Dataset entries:
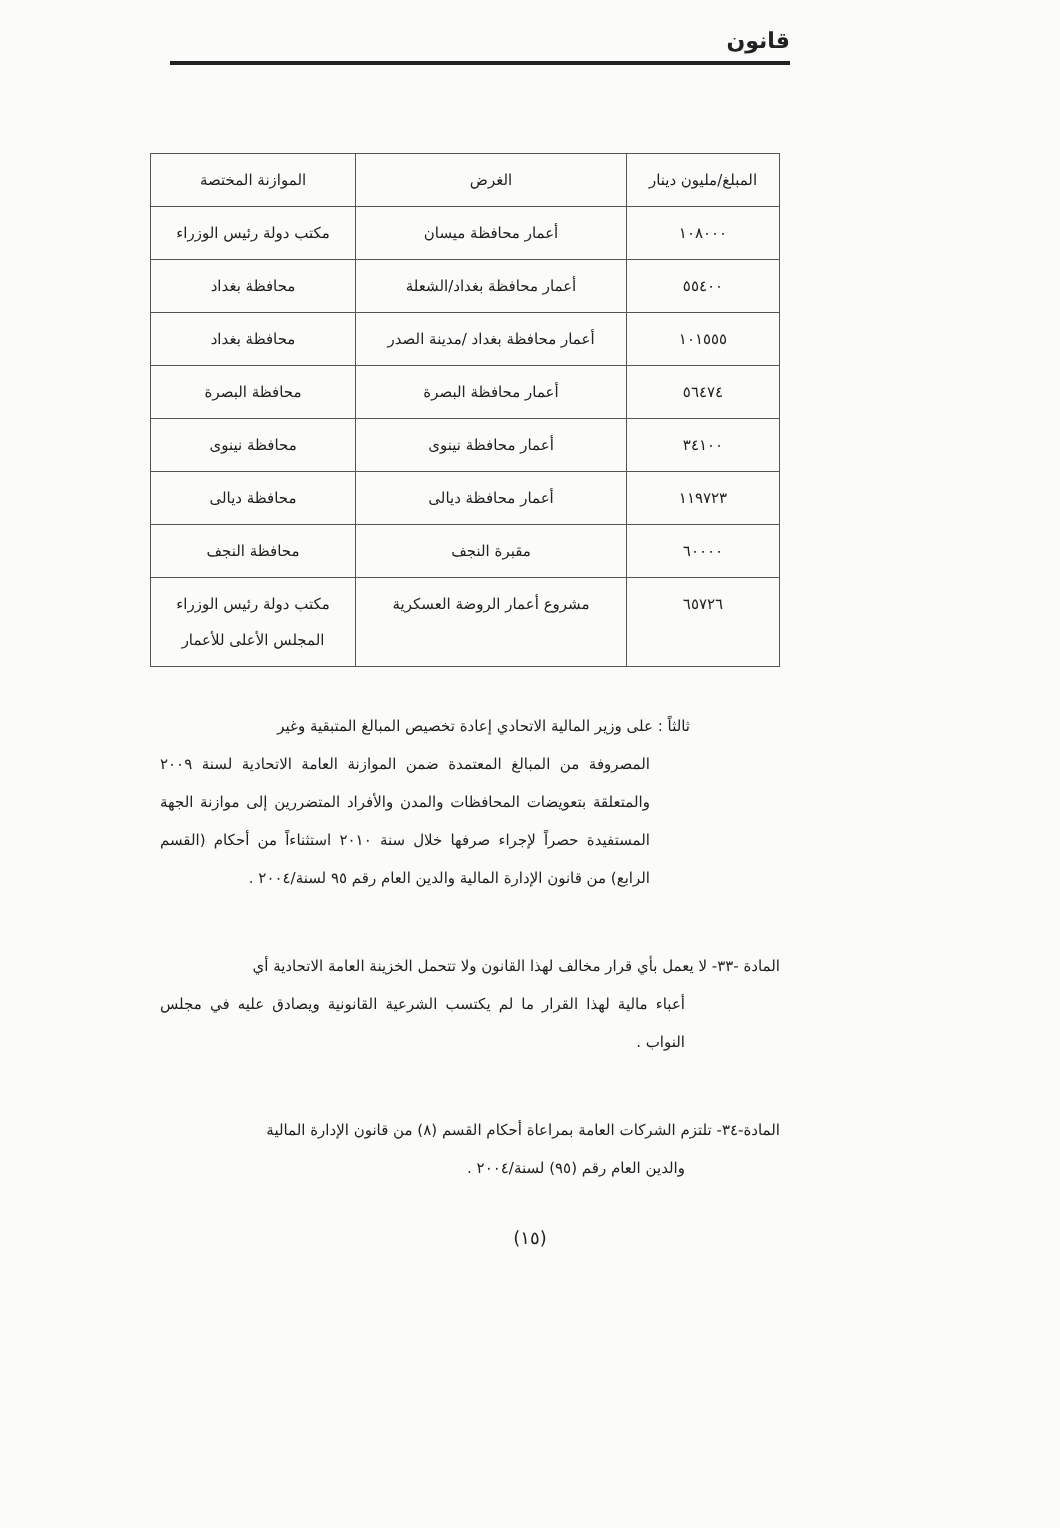قانون
| المبلغ/مليون دينار | الغرض | الموازنة المختصة |
| --- | --- | --- |
| ١٠٨٠٠٠ | أعمار محافظة ميسان | مكتب دولة رئيس الوزراء |
| ٥٥٤٠٠ | أعمار محافظة بغداد/الشعلة | محافظة بغداد |
| ١٠١٥٥٥ | أعمار محافظة بغداد /مدينة الصدر | محافظة بغداد |
| ٥٦٤٧٤ | أعمار محافظة البصرة | محافظة البصرة |
| ٣٤١٠٠ | أعمار محافظة نينوى | محافظة نينوى |
| ١١٩٧٢٣ | أعمار محافظة ديالى | محافظة ديالى |
| ٦٠٠٠٠ | مقبرة النجف | محافظة النجف |
| ٦٥٧٢٦ | مشروع أعمار الروضة العسكرية | مكتب دولة رئيس الوزراء المجلس الأعلى للأعمار |
ثالثاً : على وزير المالية الاتحادي إعادة تخصيص المبالغ المتبقية وغير
المصروفة من المبالغ المعتمدة ضمن الموازنة العامة الاتحادية لسنة ٢٠٠٩ والمتعلقة بتعويضات المحافظات والمدن والأفراد المتضررين إلى موازنة الجهة المستفيدة حصراً لإجراء صرفها خلال سنة ٢٠١٠ استثناءاً من أحكام (القسم الرابع) من قانون الإدارة المالية والدين العام رقم ٩٥ لسنة/٢٠٠٤ .
المادة -٣٣- لا يعمل بأي قرار مخالف لهذا القانون ولا تتحمل الخزينة العامة الاتحادية أي
أعباء مالية لهذا القرار ما لم يكتسب الشرعية القانونية ويصادق عليه في مجلس النواب .
المادة-٣٤- تلتزم الشركات العامة بمراعاة أحكام القسم (٨) من قانون الإدارة المالية
والدين العام رقم (٩٥) لسنة/٢٠٠٤ .
(١٥)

Work task -> Lines with "الإدارة" in the records above: copy every one of them.

Solution to the exercise ->
المصروفة من المبالغ المعتمدة ضمن الموازنة العامة الاتحادية لسنة ٢٠٠٩ والمتعلقة بتعويضات المحافظات والمدن والأفراد المتضررين إلى موازنة الجهة المستفيدة حصراً لإجراء صرفها خلال سنة ٢٠١٠ استثناءاً من أحكام (القسم الرابع) من قانون الإدارة المالية والدين العام رقم ٩٥ لسنة/٢٠٠٤ .
المادة-٣٤- تلتزم الشركات العامة بمراعاة أحكام القسم (٨) من قانون الإدارة المالية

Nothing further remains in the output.